Squeezing the diaphragm also restricts its blood flow, which means it gets less oxygen than it ordinarily would.
“Nothing good comes from making a muscle hypoxic for hours each day,” Waterbury adds. “You’d experience diminished strength and neural activation,” since nerves, like muscles, require sufficient oxygen to function at peak efficiency. (Find out the best way to breathe during your workout.)
So do waist trainers work?
All that said, if your only goal is to have a smaller waist, Waterbury thinks there’s a hypothetical chance it could work over a long period of time—years, rather than weeks or months. That’s because your waist expands over your lifetime. (Discover smart ways to keep it to size.)
“The likelihood of offsetting the natural gut expansion is probably pretty good,” he says. “The body won’t grow tissue if there’s no room.”
Which brings me to the second thing I noticed when I spent a morning in a belly binder. I was immediately, intensely, and constantly aware of my gut. One of the benefits of working from home is that I never have to wear tight or uncomfortable clothes. Which is also a huge drawback.
I could pretend the four pounds I’d gained this year was mostly muscle, until a corset squeezed all the fat into one squishy space and made it impossible to ignore.
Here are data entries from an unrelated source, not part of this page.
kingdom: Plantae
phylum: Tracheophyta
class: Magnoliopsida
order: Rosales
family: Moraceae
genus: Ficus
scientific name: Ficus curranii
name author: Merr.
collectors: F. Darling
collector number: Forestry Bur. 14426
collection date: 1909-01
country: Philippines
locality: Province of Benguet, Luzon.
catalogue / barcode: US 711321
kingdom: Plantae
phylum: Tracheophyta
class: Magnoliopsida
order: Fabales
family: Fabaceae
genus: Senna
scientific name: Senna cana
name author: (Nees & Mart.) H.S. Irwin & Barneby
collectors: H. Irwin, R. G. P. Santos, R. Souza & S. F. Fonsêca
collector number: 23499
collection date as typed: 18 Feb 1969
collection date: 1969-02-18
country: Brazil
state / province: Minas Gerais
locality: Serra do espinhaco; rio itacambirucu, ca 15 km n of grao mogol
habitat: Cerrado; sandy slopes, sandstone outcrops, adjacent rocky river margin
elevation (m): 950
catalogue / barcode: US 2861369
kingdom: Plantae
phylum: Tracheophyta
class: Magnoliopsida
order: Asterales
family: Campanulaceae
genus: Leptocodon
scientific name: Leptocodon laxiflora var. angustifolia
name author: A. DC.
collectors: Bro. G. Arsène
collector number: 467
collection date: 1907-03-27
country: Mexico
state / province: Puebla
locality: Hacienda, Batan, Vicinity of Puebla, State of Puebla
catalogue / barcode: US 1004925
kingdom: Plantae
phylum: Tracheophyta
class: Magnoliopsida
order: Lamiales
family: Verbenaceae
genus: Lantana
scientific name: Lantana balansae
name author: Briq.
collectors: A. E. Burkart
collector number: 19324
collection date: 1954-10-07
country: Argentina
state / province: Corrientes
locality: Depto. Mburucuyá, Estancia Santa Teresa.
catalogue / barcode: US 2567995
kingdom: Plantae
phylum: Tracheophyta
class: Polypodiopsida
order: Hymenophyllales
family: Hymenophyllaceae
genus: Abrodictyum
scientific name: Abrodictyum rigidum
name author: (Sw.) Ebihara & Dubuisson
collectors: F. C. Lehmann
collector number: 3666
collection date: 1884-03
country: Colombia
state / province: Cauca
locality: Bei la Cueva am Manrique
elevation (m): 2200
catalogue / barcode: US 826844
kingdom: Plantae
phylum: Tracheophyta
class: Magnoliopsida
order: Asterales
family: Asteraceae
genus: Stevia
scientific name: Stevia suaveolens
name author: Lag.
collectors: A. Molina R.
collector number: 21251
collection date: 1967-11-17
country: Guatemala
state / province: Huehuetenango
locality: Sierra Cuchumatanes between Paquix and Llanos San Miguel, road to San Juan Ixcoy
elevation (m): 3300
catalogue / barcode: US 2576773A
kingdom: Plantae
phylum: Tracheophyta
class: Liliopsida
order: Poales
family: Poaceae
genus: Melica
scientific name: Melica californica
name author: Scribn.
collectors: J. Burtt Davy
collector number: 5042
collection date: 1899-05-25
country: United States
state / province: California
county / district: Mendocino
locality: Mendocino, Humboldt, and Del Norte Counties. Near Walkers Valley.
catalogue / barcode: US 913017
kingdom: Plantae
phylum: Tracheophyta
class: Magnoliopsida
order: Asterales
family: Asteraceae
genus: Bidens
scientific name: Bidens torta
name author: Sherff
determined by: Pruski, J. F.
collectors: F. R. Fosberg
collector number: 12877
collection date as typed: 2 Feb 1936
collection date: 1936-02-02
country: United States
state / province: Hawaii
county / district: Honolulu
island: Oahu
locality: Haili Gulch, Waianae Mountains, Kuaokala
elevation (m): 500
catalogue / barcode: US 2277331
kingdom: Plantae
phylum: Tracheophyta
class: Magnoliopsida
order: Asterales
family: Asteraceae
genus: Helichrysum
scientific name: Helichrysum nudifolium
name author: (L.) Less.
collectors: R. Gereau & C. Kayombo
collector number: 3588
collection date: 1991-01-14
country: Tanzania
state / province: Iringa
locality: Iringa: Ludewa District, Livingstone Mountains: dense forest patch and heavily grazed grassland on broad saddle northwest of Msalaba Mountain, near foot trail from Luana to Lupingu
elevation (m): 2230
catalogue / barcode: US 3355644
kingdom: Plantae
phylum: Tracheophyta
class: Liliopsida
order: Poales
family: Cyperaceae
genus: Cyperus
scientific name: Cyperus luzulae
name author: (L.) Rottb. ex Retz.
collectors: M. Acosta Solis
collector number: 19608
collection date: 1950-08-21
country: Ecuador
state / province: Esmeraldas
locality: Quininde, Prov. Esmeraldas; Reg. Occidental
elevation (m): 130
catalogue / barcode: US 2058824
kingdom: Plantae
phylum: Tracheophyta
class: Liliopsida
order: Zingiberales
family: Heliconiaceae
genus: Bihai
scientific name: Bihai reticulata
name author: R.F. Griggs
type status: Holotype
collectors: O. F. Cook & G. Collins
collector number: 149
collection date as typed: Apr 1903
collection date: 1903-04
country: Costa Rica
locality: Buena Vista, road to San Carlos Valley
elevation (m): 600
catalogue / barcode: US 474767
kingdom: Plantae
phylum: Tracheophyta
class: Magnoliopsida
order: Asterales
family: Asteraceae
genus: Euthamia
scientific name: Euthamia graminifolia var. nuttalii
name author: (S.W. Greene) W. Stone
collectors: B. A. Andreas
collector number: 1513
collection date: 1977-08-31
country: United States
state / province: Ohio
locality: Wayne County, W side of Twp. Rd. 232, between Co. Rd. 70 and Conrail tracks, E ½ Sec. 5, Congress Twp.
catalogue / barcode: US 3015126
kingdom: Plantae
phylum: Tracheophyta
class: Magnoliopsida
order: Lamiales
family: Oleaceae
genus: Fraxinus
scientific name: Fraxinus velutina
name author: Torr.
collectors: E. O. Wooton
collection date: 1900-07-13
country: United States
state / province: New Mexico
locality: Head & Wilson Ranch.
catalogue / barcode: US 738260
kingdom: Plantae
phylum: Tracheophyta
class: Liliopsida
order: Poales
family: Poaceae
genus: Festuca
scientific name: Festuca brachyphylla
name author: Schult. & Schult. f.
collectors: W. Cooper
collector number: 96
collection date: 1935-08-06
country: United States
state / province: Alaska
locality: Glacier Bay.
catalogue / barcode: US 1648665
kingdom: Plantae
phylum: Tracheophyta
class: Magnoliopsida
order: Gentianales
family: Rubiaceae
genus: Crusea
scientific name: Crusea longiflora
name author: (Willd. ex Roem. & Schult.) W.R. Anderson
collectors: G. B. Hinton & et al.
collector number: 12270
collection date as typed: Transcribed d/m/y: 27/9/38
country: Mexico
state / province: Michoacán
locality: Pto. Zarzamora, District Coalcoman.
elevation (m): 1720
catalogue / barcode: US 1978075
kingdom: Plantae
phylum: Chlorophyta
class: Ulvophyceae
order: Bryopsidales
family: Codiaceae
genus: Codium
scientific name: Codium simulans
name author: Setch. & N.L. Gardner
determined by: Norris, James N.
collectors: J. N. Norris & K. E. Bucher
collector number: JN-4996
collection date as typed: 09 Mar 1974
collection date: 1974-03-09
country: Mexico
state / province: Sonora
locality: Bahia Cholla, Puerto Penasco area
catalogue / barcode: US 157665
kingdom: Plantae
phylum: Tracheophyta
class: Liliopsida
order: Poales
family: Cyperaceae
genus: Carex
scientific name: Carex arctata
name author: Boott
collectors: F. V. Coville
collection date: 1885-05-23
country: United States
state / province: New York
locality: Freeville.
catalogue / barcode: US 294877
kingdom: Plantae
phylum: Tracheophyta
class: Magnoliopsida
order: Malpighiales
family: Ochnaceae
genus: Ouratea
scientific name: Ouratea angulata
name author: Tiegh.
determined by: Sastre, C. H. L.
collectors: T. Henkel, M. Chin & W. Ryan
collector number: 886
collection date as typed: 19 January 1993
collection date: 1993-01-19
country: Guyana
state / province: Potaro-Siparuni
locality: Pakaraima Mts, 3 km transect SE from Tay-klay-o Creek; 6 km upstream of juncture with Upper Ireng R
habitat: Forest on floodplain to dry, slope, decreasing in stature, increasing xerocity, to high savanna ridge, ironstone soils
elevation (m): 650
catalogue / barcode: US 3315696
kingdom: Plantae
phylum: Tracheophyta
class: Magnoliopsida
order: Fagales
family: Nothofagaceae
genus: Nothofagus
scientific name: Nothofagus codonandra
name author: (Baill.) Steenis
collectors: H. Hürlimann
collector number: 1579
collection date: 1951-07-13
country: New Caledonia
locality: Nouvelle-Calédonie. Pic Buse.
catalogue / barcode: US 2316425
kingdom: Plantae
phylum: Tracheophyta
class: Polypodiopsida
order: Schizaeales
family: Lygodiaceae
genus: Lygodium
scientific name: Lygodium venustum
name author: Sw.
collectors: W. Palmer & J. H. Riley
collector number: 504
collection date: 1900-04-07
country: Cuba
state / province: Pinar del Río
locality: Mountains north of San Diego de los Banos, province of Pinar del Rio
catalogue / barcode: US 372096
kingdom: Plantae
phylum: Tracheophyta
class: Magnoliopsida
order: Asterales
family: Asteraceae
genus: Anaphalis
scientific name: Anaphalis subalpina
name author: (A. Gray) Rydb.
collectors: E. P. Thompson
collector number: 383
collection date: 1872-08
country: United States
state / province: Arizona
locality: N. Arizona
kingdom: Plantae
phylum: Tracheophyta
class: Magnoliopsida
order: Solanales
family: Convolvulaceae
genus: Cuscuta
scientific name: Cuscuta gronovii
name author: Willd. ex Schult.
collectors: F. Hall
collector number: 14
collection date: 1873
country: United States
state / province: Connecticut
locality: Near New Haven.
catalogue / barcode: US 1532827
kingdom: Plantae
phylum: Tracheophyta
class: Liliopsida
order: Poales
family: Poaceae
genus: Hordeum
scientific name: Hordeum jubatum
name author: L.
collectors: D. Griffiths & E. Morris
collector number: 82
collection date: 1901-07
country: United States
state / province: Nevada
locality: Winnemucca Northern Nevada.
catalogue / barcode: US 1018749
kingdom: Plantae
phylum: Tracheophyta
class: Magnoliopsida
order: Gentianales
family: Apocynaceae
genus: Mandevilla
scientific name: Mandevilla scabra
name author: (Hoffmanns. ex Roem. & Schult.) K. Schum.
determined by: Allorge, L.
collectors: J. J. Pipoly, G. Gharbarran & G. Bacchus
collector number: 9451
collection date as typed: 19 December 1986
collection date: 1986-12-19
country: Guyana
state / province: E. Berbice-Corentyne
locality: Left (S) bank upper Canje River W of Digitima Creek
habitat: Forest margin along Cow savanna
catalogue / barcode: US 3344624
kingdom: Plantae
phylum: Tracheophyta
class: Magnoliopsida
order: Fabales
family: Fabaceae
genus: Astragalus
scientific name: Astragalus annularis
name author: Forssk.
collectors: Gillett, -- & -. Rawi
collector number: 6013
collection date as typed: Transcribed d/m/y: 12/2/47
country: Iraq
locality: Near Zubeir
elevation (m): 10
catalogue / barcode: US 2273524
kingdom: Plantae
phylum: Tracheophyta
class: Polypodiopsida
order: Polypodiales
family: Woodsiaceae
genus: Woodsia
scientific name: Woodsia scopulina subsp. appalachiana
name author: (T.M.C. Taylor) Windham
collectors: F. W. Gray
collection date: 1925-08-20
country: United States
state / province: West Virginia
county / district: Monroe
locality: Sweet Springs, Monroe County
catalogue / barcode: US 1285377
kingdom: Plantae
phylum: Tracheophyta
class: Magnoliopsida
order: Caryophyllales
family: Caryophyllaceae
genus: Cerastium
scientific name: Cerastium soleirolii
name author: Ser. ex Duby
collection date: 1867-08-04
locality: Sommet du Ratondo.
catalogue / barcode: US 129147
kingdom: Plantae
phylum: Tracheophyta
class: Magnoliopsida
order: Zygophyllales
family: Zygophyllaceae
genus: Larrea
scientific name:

Now I understand why so many corset-wearing celebrities and their fans believe “waist training” is actually a thing. As Waterbury said, it might be, if you wear a genuinely restrictive device hours a day for years on end.
But in the short term, the biggest change is most likely awareness. Corralling your flab the way I did sends a distress signal to your brain, one that says, “Don’t feed me!”